La prise de Sfax par Dick de Lonlay
dans "Les marins français" . Éditions Garnier frères - Paris 1886



Le 28 juin 1881, la population musulmane de Sfax, se révolte. Notre agent consulaire, M. Mattéï, est entouré par une foule furieuse; un coup de bâton lui brise le bras droit; enfin, il parvient à se jeter à la mer et à atteindre la baleinière de la canonnière le Chacal qui le recueille à son bord.
Cette insulte au pavillon français demande un châtiment exemplaire. L'amiral Cloué, ministre de la marine, donne l'ordre à l'escadre de Méditerranée, que commande l'amiral Garnault, d'appareiller pour Sfax, devant laquelle croise déjà la division cuirassée du Levant, sous les ordres de l'amiral Conrad.

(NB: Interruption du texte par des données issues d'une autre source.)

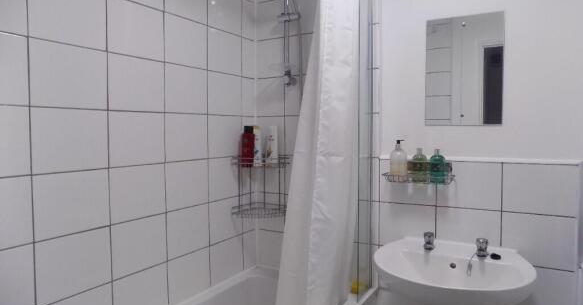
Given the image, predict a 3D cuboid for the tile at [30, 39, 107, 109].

Le 15 juillet, le bombardement de la cité rebelle commence. Le 16, les compagnies de débarquement du Colbert, de la Revanche, du Friedland, du Trident, de la Surveillante, du Marengo, de la Galissonnière, de l'Alma, de la Reine-Blanche, montent dans leurs canots armés en guerre. A l'avant des embarcations, sont installés des canons-révolvers Hotchkiss.
En tête, les baleinières du commandant de Marquessac, du commandant supérieur Marcq de Saint-Hilaire, du commandant Maréchal.
Les canots sont déjà près du port. Soudain le drapeau vert de la révolte paraît sur la batterie rasante. Les Arabes, retranchés derrière cette batterie et des ballots d'alfa, ouvrent un feu très nourri.

On accoste ; Un enseigne de vaisseau du Trident, l'intrépide Couturier, qui a déjà été blessé et décoré en Cochinchine en 1873, paraît le premier sur l'épaulement de la batterie et renverse d'un coup de pied un arabe qui le manque à bout portant et que les marins achèvent à coups de baïonnette.
A ce même moment, le fusilier breveté Martin amène l'étendard vert, et un quartier maître plante le pavillon tricolore du canot du Trident.

Les marins de la Surveillante arrivent bientôt sous les ordres du lieutenant de La Motte, puis les autres compagnies.
On se lance au pas de course sur la porte de la ville franque, qu'un pétard fait sauter. Chaque maison est enlevée d'assaut. Les matelots armés de haches, brisent les serrures; quand celles-ci résistent, on fait donner le corps de débarquement des torpilleurs.
Cette petite troupe, sous les ordres du lieutenant de vaisseau Lafont, du Colbert, s'engage dans la Strada-Reale et arrive devant la porte de la Kasbah. Derrière cette porte, quarante Arabes attendent. Aussitôt que nos matelots ouvriront les battants, ils feront feu. Mais ils ont compté sans les pétards.

Une torpille est fixée au battant de fer, on déroule cinquante mètres de fil et la porte vole en éclats. Il a suffi de presser le bouton de la pile. Les quarante Arabes sont écrasés, broyés, en lambeaux.
La guerre des rues recommence dans la ville arabe.

L'aspirant de 1re classe Léonnec est mortellement frappé d'une balle en pleine poitrine, en voulant s'emparer d'une maison qu'on est obligé d'enfumer avec des bottes d'alfa pour en faire sortir les Arabes qui la défendent.

A droite de la ville, les compagnies du Trident et de la Surveillante enlèvent à la baïonnette le grand magasin d'alfa. Là, un brave matelot, Sébastiani, abat successivement deux Arabes, dont l'un va frapper d'un coup de sabre le commandant Maréchal.
A dix heures du matin, tout est fini. Le Pavillon français flotte sur les remparts et les mosquées.